• [Assigned task 1]
Please write out the stretch of the records from their first line through the line containing "Empresas Juniores", with both ends included.

• [Document text]
Another aspect to be taken into account is the scalable publication of RDF streams on the Web. To address this issue, we have developed Ztreamy [1], a middleware for large-scale distribution of RDF streams on top of HTTP. As shown in [1], Ztreamy, is able to publish a real-time stream to tens of thousands of simultaneous clients with delays of a few seconds, outperforming in this aspect the mechanisms for stream publication integrated in alternative platforms such as DataTurbine [8] and Linked Stream Middleware [6]. To achieve these results, Ztreamy relies on the use of buffering strategies, stream compression and a single-threaded non-blocking input/output paradigm at the server.

The main goal of this demo is to show the functionality of Ztreamy. In particular, we demonstrate how applications can publish their own RDF streams and how these streams can be consumed by other applications. The demonstration involves actual, heterogeneous streaming data coming from two different sources: (i) physical sensors placed in a room; and, (ii) information obtained by monitoring the activities of Wikipedia editors.

2 A Brief Introduction to Ztreamy

Ztreamy is a scalable middleware platform for the distribution of RDF streams on the Web. Its main objective is serving RDF streams on top of HTTP to as many clients as possible with minimal delays.

A stream in Ztreamy is a sequence of data items, where each item is composed by a RDF graph and metadata about it, such as its creation timestamp and the identifier of its source entity. Figure 1 shows an example of a data item.

Fig. 1.
figure 1

An example of item in a Ztreamy stream.

• [Assigned task 2]
Answer these questions from the Ztreamy text:
(a) Which input/output paradigm does Ztreamy use at the server?
(b) What are the two sources of the streaming data in the demonstration?
(c) What is each data item in a Ztreamy stream composed of?

• [Exercise data]
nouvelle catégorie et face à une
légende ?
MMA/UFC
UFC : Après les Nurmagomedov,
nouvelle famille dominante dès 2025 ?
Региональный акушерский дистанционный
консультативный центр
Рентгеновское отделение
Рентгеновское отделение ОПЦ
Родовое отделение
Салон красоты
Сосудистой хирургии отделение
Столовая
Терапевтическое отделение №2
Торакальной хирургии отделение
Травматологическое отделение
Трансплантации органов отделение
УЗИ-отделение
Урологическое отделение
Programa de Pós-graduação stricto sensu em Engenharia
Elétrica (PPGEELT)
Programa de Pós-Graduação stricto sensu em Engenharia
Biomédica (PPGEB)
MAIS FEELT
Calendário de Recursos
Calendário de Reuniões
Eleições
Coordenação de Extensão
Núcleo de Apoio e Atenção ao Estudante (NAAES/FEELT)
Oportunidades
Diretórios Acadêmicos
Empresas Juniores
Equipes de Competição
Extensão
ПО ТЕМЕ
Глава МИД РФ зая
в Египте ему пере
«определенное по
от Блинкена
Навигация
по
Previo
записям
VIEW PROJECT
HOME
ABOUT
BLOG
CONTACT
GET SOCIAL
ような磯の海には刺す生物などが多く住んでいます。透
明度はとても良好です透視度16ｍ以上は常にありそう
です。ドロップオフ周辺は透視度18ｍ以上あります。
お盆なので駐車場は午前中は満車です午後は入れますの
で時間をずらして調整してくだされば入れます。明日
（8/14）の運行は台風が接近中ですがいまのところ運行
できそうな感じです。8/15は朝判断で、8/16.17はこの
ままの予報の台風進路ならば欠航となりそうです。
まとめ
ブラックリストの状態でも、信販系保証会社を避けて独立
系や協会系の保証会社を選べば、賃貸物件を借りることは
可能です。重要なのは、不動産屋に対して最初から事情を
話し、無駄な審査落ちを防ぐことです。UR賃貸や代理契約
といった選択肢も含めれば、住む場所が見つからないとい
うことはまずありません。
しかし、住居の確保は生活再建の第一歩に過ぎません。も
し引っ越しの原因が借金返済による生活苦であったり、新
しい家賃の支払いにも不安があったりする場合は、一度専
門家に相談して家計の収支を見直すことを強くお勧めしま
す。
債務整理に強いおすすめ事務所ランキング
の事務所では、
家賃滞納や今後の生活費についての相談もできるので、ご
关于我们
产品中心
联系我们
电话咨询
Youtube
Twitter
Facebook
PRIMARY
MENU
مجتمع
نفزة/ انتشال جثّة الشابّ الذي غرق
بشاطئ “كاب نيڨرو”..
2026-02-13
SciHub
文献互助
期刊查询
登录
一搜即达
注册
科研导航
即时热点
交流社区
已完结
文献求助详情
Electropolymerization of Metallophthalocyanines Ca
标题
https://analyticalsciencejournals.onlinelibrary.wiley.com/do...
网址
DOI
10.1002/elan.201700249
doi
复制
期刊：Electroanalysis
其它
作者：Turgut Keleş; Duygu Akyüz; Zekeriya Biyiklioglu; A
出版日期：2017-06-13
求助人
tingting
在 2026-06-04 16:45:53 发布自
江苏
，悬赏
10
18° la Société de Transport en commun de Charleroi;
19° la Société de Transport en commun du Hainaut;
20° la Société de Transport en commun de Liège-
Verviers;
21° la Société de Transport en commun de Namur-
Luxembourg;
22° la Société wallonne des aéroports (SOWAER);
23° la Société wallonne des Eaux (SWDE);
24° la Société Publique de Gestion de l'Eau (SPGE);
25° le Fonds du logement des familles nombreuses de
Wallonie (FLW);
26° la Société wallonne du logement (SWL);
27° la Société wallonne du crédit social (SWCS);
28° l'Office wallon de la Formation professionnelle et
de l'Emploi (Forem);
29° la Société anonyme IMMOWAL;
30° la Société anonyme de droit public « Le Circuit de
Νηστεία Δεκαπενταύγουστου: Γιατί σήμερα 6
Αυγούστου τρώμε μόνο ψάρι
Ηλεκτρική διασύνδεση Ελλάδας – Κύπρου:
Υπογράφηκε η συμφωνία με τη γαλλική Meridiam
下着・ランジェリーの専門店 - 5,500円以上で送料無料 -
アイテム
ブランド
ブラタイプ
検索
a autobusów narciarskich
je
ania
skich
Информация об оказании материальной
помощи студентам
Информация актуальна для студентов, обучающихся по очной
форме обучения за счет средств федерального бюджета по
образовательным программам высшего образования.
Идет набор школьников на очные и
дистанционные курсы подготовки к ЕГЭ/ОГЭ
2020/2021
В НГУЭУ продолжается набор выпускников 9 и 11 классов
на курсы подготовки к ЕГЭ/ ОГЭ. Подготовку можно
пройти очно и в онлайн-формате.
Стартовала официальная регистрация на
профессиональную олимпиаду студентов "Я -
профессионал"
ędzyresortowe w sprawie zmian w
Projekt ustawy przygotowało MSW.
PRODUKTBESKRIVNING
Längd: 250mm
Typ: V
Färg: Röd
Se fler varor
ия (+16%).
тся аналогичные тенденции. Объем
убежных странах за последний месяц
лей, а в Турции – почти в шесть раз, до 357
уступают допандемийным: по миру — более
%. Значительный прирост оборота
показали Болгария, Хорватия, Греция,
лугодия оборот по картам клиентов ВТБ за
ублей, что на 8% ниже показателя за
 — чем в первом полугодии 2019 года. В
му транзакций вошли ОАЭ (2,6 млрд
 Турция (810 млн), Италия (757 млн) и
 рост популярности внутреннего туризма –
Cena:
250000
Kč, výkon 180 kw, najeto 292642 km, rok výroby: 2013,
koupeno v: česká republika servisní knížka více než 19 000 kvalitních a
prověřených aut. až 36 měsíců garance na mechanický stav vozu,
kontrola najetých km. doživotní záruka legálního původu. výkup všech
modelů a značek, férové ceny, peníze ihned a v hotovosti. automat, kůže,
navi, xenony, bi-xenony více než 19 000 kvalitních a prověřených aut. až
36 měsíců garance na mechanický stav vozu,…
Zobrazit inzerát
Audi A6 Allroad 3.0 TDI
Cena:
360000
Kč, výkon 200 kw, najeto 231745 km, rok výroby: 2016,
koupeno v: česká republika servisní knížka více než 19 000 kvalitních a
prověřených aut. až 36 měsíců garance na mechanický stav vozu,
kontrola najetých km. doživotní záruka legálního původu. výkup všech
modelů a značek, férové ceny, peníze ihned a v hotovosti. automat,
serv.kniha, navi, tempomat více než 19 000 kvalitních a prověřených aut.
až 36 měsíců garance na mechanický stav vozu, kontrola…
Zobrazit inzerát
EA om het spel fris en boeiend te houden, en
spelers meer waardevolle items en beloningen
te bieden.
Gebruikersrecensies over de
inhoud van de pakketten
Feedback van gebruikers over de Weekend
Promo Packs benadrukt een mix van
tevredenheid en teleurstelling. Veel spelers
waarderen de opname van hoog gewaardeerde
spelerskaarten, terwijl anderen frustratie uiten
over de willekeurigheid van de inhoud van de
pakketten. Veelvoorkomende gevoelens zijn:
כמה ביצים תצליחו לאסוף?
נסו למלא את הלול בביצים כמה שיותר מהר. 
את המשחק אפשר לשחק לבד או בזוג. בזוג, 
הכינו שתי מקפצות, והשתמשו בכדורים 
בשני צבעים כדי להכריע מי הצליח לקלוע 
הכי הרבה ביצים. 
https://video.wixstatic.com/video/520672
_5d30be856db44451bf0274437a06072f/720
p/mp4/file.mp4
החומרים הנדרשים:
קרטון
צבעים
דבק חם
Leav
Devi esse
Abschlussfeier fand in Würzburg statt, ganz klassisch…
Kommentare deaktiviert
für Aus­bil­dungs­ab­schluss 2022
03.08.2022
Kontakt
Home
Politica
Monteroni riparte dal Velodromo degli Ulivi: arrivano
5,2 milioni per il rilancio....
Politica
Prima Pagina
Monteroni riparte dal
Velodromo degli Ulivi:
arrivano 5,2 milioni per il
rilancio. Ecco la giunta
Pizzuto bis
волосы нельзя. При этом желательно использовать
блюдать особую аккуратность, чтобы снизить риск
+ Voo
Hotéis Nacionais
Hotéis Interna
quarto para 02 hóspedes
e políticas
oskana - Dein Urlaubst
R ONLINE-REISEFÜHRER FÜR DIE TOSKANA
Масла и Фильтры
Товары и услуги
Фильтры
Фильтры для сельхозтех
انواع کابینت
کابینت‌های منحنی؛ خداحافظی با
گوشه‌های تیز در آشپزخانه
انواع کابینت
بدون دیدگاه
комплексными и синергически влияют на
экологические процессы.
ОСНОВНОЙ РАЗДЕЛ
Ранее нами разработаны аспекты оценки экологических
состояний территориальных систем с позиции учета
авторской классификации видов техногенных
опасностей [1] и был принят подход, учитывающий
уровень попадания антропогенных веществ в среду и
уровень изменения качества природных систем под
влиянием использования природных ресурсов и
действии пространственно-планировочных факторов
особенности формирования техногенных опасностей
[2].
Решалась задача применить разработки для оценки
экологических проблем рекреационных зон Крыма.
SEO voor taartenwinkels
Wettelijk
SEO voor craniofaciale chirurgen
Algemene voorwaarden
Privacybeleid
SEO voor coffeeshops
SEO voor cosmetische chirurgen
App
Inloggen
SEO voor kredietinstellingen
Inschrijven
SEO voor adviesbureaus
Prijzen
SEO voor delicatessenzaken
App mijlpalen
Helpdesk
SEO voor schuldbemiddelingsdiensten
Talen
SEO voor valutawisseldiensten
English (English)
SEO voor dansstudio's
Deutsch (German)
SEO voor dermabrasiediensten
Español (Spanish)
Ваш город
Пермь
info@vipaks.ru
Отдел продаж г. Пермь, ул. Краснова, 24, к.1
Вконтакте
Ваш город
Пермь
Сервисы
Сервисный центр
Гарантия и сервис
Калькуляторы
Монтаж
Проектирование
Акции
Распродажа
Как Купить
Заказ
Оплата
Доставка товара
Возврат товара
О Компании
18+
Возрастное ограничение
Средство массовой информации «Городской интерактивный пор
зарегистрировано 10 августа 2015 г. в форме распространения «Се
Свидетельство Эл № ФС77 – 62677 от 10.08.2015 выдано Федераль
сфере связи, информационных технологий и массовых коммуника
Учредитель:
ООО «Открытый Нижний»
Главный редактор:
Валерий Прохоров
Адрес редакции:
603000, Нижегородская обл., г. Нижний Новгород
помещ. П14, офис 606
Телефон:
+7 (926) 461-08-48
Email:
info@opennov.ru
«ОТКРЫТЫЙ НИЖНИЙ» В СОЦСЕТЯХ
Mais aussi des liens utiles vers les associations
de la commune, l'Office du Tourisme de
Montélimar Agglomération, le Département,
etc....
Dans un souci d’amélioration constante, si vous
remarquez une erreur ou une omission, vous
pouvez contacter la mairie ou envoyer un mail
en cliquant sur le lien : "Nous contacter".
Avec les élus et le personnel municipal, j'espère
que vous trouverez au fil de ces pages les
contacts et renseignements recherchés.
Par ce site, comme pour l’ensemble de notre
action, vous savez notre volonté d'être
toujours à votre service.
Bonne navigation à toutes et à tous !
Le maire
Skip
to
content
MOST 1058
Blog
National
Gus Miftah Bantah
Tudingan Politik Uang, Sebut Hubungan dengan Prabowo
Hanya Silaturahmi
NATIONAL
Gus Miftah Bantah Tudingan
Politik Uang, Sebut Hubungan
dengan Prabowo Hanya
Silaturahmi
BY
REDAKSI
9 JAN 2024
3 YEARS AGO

• [Exercise answer 1]
nouvelle catégorie et face à une
légende ?
MMA/UFC
UFC : Après les Nurmagomedov,
nouvelle famille dominante dès 2025 ?
Региональный акушерский дистанционный
консультативный центр
Рентгеновское отделение
Рентгеновское отделение ОПЦ
Родовое отделение
Салон красоты
Сосудистой хирургии отделение
Столовая
Терапевтическое отделение №2
Торакальной хирургии отделение
Травматологическое отделение
Трансплантации органов отделение
УЗИ-отделение
Урологическое отделение
Programa de Pós-graduação stricto sensu em Engenharia
Elétrica (PPGEELT)
Programa de Pós-Graduação stricto sensu em Engenharia
Biomédica (PPGEB)
MAIS FEELT
Calendário de Recursos
Calendário de Reuniões
Eleições
Coordenação de Extensão
Núcleo de Apoio e Atenção ao Estudante (NAAES/FEELT)
Oportunidades
Diretórios Acadêmicos
Empresas Juniores

• [Exercise answer 2]
(a) A single-threaded non-blocking input/output paradigm.
(b) Physical sensors placed in a room, and information obtained by monitoring the activities of Wikipedia editors.
(c) An RDF graph and metadata about it, such as its creation timestamp and the identifier of its source entity.